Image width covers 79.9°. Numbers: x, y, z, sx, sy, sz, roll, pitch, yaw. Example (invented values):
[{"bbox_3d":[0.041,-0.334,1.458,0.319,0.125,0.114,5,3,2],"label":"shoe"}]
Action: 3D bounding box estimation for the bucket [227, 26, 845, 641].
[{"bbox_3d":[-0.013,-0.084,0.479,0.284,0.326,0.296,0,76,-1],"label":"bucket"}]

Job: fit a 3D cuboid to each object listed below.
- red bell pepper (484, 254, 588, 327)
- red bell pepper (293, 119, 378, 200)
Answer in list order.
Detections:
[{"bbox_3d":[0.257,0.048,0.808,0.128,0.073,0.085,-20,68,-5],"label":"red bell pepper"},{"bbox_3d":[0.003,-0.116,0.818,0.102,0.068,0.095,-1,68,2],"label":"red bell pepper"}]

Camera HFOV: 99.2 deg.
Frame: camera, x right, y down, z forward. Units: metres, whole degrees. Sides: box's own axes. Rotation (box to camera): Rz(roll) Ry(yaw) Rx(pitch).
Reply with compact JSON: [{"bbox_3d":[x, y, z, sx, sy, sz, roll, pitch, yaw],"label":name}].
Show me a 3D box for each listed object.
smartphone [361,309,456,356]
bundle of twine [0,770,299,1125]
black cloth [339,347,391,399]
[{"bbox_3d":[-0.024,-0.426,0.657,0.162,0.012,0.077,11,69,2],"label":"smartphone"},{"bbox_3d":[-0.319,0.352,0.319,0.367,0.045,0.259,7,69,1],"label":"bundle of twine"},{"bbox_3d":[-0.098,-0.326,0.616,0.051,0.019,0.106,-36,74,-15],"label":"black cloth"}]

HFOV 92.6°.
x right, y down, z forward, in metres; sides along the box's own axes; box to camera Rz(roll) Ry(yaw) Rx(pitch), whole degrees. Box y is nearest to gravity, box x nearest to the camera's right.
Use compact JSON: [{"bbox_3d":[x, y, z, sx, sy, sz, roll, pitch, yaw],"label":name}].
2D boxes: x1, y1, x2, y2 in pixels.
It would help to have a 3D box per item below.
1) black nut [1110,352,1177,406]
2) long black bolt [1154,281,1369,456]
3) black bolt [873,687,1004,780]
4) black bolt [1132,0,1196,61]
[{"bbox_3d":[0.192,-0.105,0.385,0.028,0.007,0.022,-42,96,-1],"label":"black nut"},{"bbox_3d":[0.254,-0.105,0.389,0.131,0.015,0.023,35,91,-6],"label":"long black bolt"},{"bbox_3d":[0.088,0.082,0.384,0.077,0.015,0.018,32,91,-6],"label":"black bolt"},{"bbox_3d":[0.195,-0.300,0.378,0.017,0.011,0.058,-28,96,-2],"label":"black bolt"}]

* * *

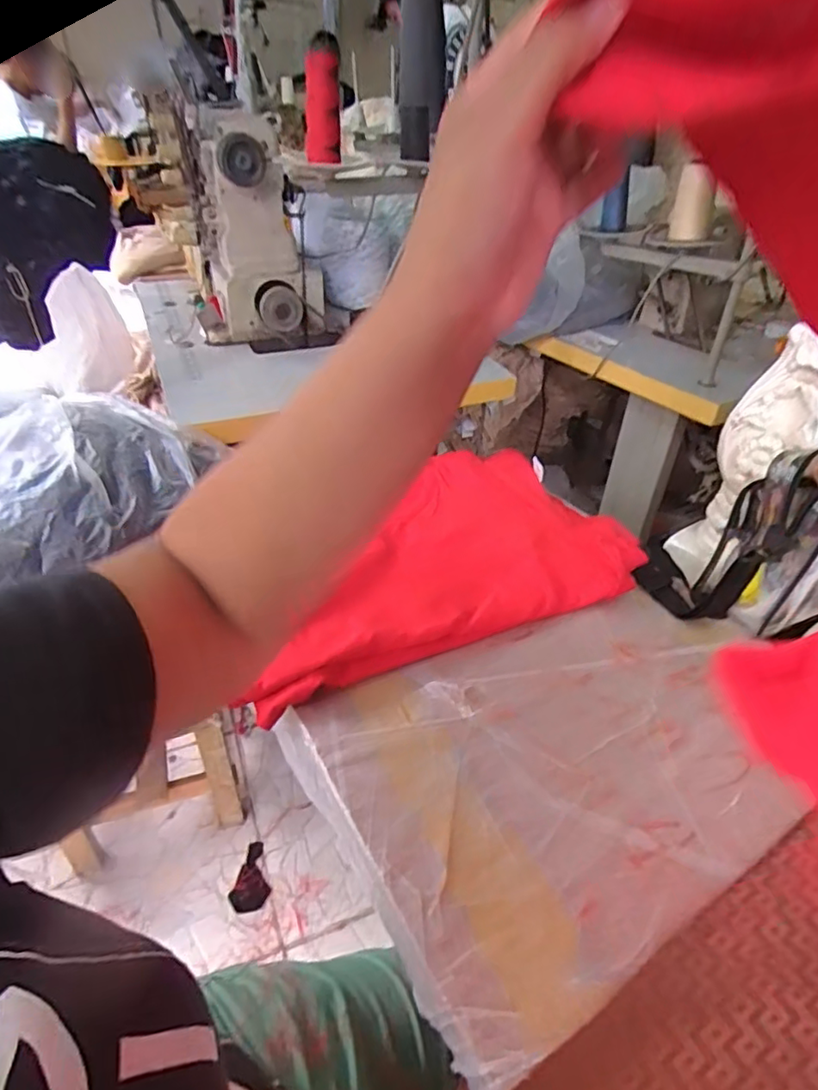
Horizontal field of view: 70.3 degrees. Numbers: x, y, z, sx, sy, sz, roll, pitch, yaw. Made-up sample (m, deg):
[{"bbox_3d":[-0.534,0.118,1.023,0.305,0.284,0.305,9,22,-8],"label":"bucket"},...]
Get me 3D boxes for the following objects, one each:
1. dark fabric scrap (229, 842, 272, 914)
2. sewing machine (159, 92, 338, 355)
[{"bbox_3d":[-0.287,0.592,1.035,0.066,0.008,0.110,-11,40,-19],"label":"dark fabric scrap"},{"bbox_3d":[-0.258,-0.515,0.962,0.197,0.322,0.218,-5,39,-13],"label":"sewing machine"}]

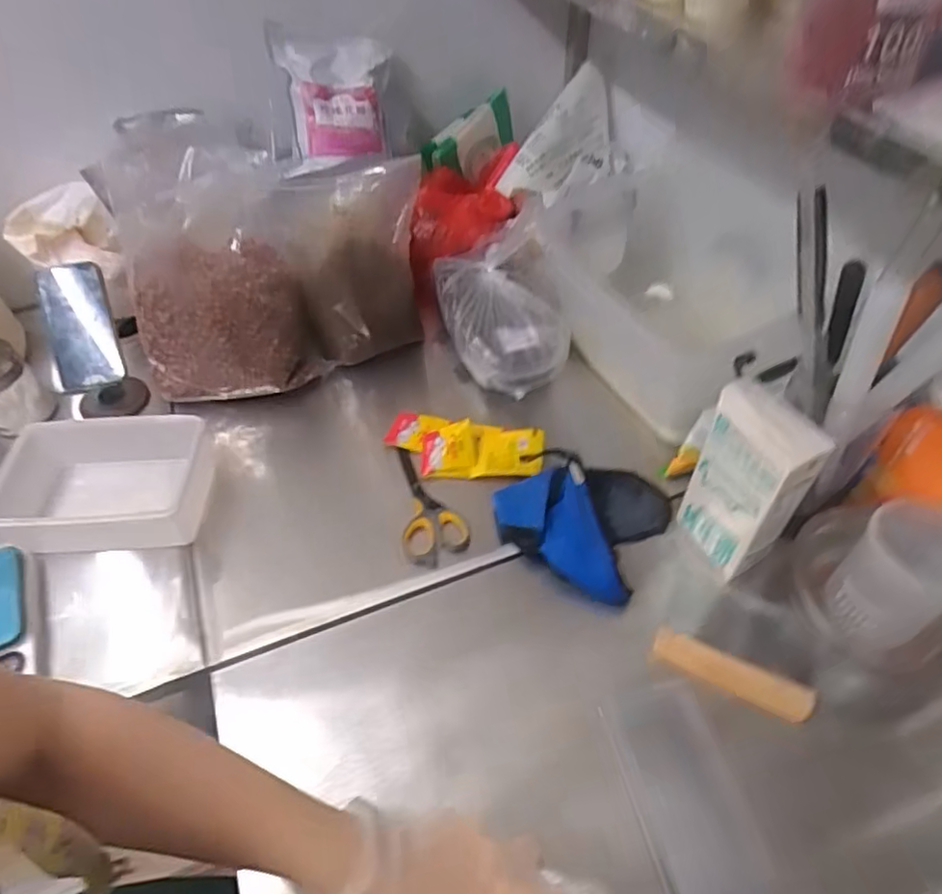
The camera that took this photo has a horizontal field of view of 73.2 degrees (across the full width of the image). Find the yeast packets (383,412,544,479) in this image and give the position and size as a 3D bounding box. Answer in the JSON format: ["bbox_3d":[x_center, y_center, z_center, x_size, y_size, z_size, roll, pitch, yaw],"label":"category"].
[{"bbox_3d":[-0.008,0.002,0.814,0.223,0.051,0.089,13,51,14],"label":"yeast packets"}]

What to produce.
Pull out the lines above in which the word "compact" appears.

Answer to this exercise.
Reply with compact JSON: [{"bbox_3d":[x, y, z, sx, sy, sz, roll, pitch, yaw],"label":name}].
Use compact JSON: [{"bbox_3d":[x, y, z, sx, sy, sz, roll, pitch, yaw],"label":name}].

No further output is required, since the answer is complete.